In January, two students at Mount St. Mary’s University in Maryland published an article in their campus newspaper quoting the school president’s comparison of struggling freshmen to bunnies that needed to be culled. Since the university didn’t want to expel the student reporters, they fired the newspaper’s faculty advisor for “disloyal behavior,” according to the New York Times.

After a year of contentious discussions of what constitutes free speech on college campuses, to see such blatant attempts at punishing a campus newspaper for publishing the truth was disappointing to say the least. Mount St. Mary’s was trying to raise their retention rates by disinviting struggling students from the university before they dropped out. The university president, Simon Newman, did not even deny that he said to a professor, “This is hard for you because you think of the students as cuddly bunnies, but you can’t. You just have to drown the bunnies.” Rather, he apologized for his choice of wording and then immediately punished the only person he thought he could without causing a publicity nightmare. Of course, the story hit the news cycle regardless and the nation raised enough of a fuss that Newman was forced to resign on March 1.

Administration censorship of student-run newspapers is unacceptable in any form, whether it’s punishment after the fact, or trying to prevent stories from going to publication. Unfortunately, it’s becoming a trend. In September of 2015, The Atlantic published a piece remarking on the emerging pattern titled “The Plot Against Student Newspapers?” Loni McKown was fired from her position as the student newspaper advisor at Butler University in the fall of 2015 for allegedly pushing editorial agendas, despite sterling reviews from students. In 2005, students at Governors State University in Illinois lost a court case in which they claimed their First Amendment rights had been violated when the school administration stopped publication of the paper after the staff wrote pieces critical of the administration. The Seventh Circuit Court did not agree.
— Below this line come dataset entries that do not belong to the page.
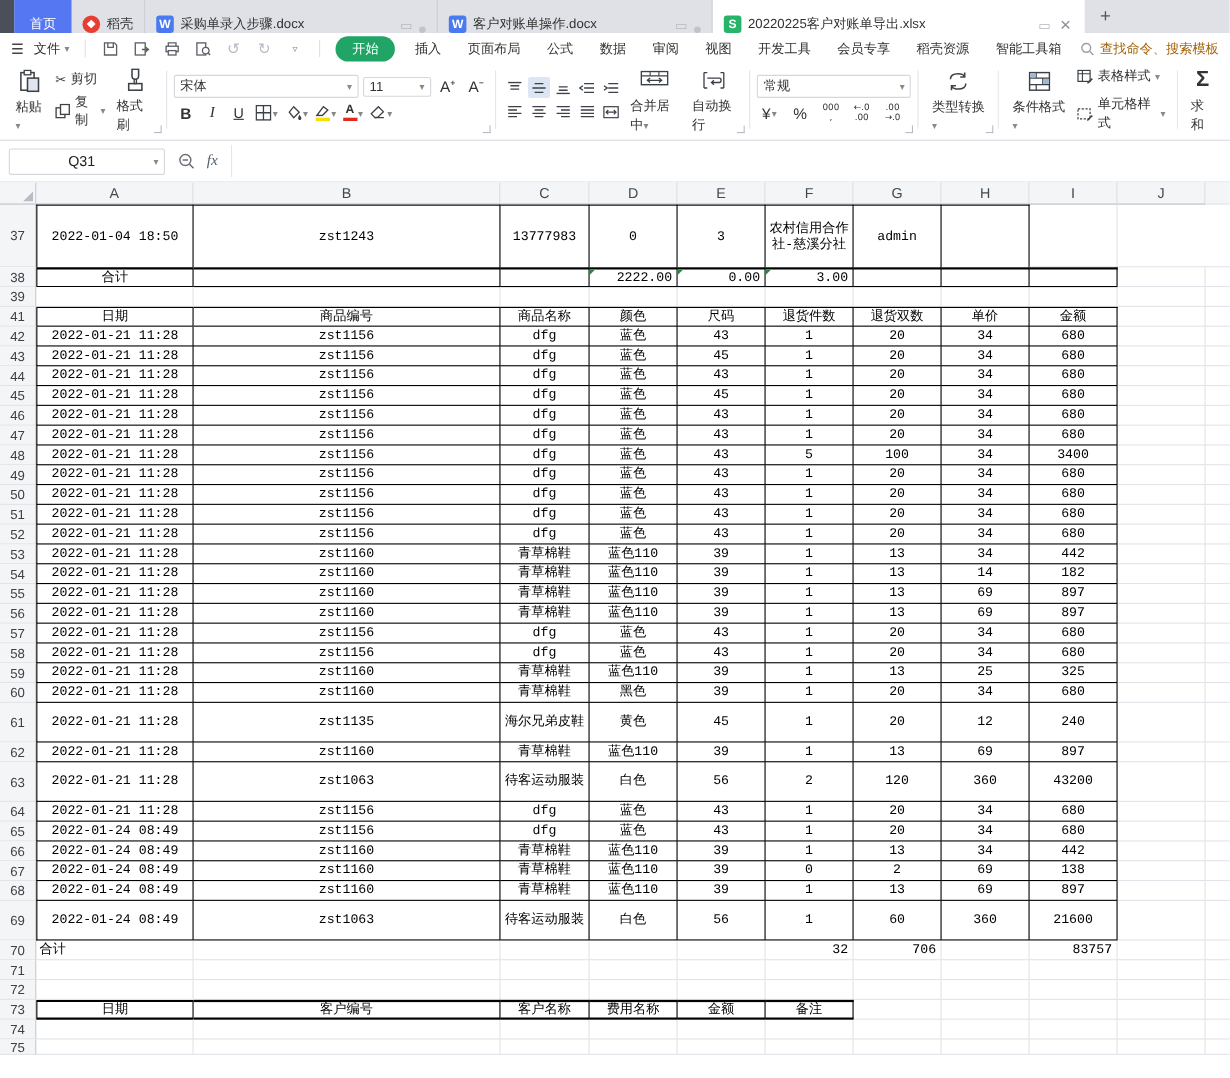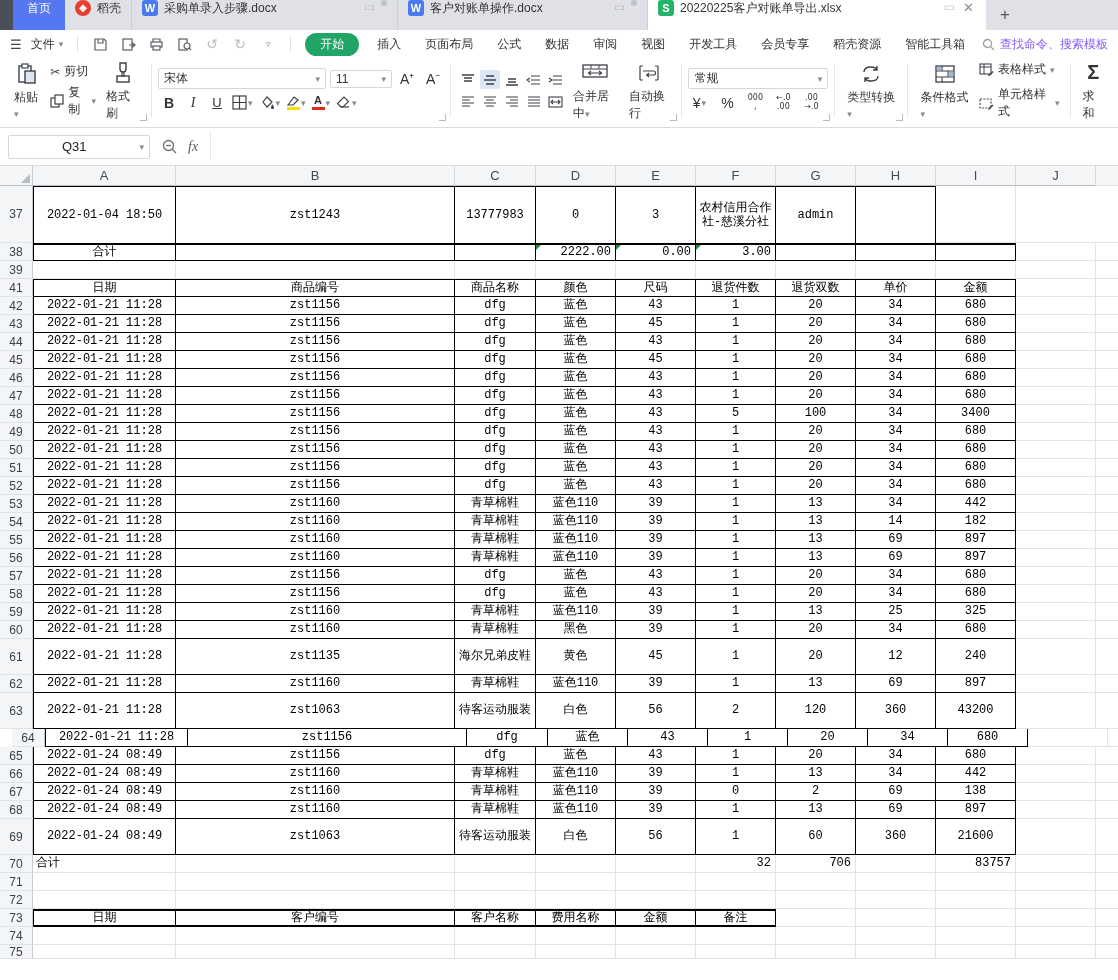--- a/index.html
+++ b/index.html
@@ -2,21 +2,21 @@
 <html><head>
 <meta charset="utf-8">
 <style>
   *{box-sizing:border-box;margin:0;padding:0}
   html,body{width:1118px;height:980px;overflow:hidden;background:#fff;
     font-family:"Liberation Sans",sans-serif;font-size:12px;color:#333}
 
   
   .tabbar{height:30px;background:#dfe1e6;display:flex;align-items:stretch}
   .win-edge{width:13px;background:#4a4f59}
-  .tab{display:flex;align-items:flex-start;gap:6px;padding:0 10px;border-right:1px solid #cbcfd6;
+  .tab{display:flex;align-items:flex-end;gap:6px;padding:0 10px;border-right:1px solid #cbcfd6;
        color:#333;white-space:nowrap;cursor:pointer}
   .tab-home{background:#5577f2;color:#fff;width:52px;justify-content:center;border-right:none}
   .tab-active{background:#fff;border-right:none}
   .doc-badge{width:16px;height:16px;border-radius:3px;display:inline-flex;align-items:center;
              justify-content:center;color:#fff;font-size:11px;font-weight:bold;flex:0 0 auto}
   .badge-w{background:#4a7af0}
   .badge-s{background:#27b36a}
   .badge-rice{background:#e63e30;border-radius:50%;color:#fff;font-size:10px}
   .ghost{color:#b3b8bf;font-size:12px}
   .dot{width:6px;height:6px;border-radius:50%;background:#c0c4ca}
@@ -27,21 +27,21 @@
   .menubar{height:28px;display:flex;align-items:center;background:#fff;padding:0 10px;gap:4px}
   .hamburger{font-size:13px;color:#444;letter-spacing:1px}
   .menu-file{display:flex;align-items:center;gap:4px;padding:0 4px;color:#333}
   .chev{font-size:9px;color:#888}
   .mb-sep{width:1px;height:16px;background:#e0e2e6;margin:0 6px}
   .qbtn{width:24px;height:22px;display:flex;align-items:center;justify-content:center;
         color:#5a5f66;font-size:14px;cursor:pointer}
   .qbtn svg{display:block}
   .menu-item{padding:3px 10px;color:#333;cursor:pointer;white-space:nowrap}
   .menu-pill{background:#21a566;color:#fff;border-radius:12px;padding:3px 15px;margin:0 4px}
-  .menu-search{margin-left:auto;display:flex;align-items:center;gap:5px;color:#8b5cf6}
+  .menu-search{margin-left:auto;display:flex;align-items:center;gap:5px;color:#a16207}
 
   
   .toolbar{height:70px;display:flex;align-items:stretch;background:#fff;
            border-bottom:1px solid #d8dbe0;padding:2px 4px 6px 4px;position:relative}
   .tgroup{display:flex;align-items:center;padding:0 4px;position:relative}
   .t-sep{width:1px;background:#e4e6ea;margin:4px 2px}
   .bigbtn{display:flex;flex-direction:column;align-items:center;justify-content:center;
           gap:2px;padding:2px 6px;cursor:pointer;color:#333}
   .bigbtn .ic{height:26px;display:flex;align-items:center;justify-content:center}
   .stack2{display:flex;flex-direction:column;justify-content:space-between;padding:4px 0}
@@ -878,21 +878,21 @@
         <div class="cell c2" style="border-right: 1px solid rgb(0, 0, 0); border-bottom: 1px solid rgb(0, 0, 0);">待客运动服装</div>
         <div class="cell c3" style="border-right: 1px solid rgb(0, 0, 0); border-bottom: 1px solid rgb(0, 0, 0);">白色</div>
         <div class="cell c4" style="border-right: 1px solid rgb(0, 0, 0); border-bottom: 1px solid rgb(0, 0, 0);">56</div>
         <div class="cell c5" style="border-right: 1px solid rgb(0, 0, 0); border-bottom: 1px solid rgb(0, 0, 0);">2</div>
         <div class="cell c6" style="border-right: 1px solid rgb(0, 0, 0); border-bottom: 1px solid rgb(0, 0, 0);">120</div>
         <div class="cell c7" style="border-right: 1px solid rgb(0, 0, 0); border-bottom: 1px solid rgb(0, 0, 0);">360</div>
         <div class="cell c8" style="border-right: 1px solid rgb(0, 0, 0); border-bottom: 1px solid rgb(0, 0, 0);">43200</div>
         <div class="cell c9"></div>
         <div class="cell sl"></div>
       </div>
-      <div class="row" style="height: 18px; padding-left: 12px;">
+      <div class="row" style="height: 18px;">
         <div class="rn">64</div>
         <div class="cell c0" style="border-right: 1px solid rgb(0, 0, 0); border-left: 1px solid rgb(0, 0, 0); border-bottom: 1px solid rgb(0, 0, 0);">2022-01-21 11:28</div>
         <div class="cell c1" style="border-right: 1px solid rgb(0, 0, 0); border-bottom: 1px solid rgb(0, 0, 0);">zst1156</div>
         <div class="cell c2" style="border-right: 1px solid rgb(0, 0, 0); border-bottom: 1px solid rgb(0, 0, 0);">dfg</div>
         <div class="cell c3" style="border-right: 1px solid rgb(0, 0, 0); border-bottom: 1px solid rgb(0, 0, 0);">蓝色</div>
         <div class="cell c4" style="border-right: 1px solid rgb(0, 0, 0); border-bottom: 1px solid rgb(0, 0, 0);">43</div>
         <div class="cell c5" style="border-right: 1px solid rgb(0, 0, 0); border-bottom: 1px solid rgb(0, 0, 0);">1</div>
         <div class="cell c6" style="border-right: 1px solid rgb(0, 0, 0); border-bottom: 1px solid rgb(0, 0, 0);">20</div>
         <div class="cell c7" style="border-right: 1px solid rgb(0, 0, 0); border-bottom: 1px solid rgb(0, 0, 0);">34</div>
         <div class="cell c8" style="border-right: 1px solid rgb(0, 0, 0); border-bottom: 1px solid rgb(0, 0, 0);">680</div>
Only nine states have specific laws protecting students’ free expression: Arkansas, California, Colorado, Illinois, Iowa, Kansas, Massachusetts, North Dakota, and Oregon. Tennessee needs to join that list, preferably following in the steps of California, which is the only state whose protection law extends to both public and private universities. The First Amendment protects us from government interference in our speech and publications–and when public universities are funded by the government and private universities accept government-based student loans, that amendment and the rights it entails extend to student bodies.

University funding of student newspapers is not acceptable justification for a university trying to censor articles or topics. Political student organizations can apply for school funding, and as long as they follow national campaign finance laws, they’re generally free to do as they please. An effective student newspaper isn’t necessarily pushing a political agenda, but covering relevant and interesting events related to the college in question, even if it doesn’t always paint the university in the best light. We should be allowed and even encouraged to cover more than football games and fundraisers. Yet across the country, students have seen pushback and punishment from college boards. There’s a difference between free speech and hate speech, and no one’s advocating for the latter. Students’ First Amendment rights must specifically be protected at Sewanee and all over Tennessee. It isn’t enough to rely on the Constitution–the 7th Circuit Court proved that. A law specifying our right to write under the First Amendment must be passed. We can’t wait until there’s an issue–reactionary responses aren’t effective solutions. We must be preemptive about our constitutional rights, and call for an end to university censorship of student newspapers across the nation.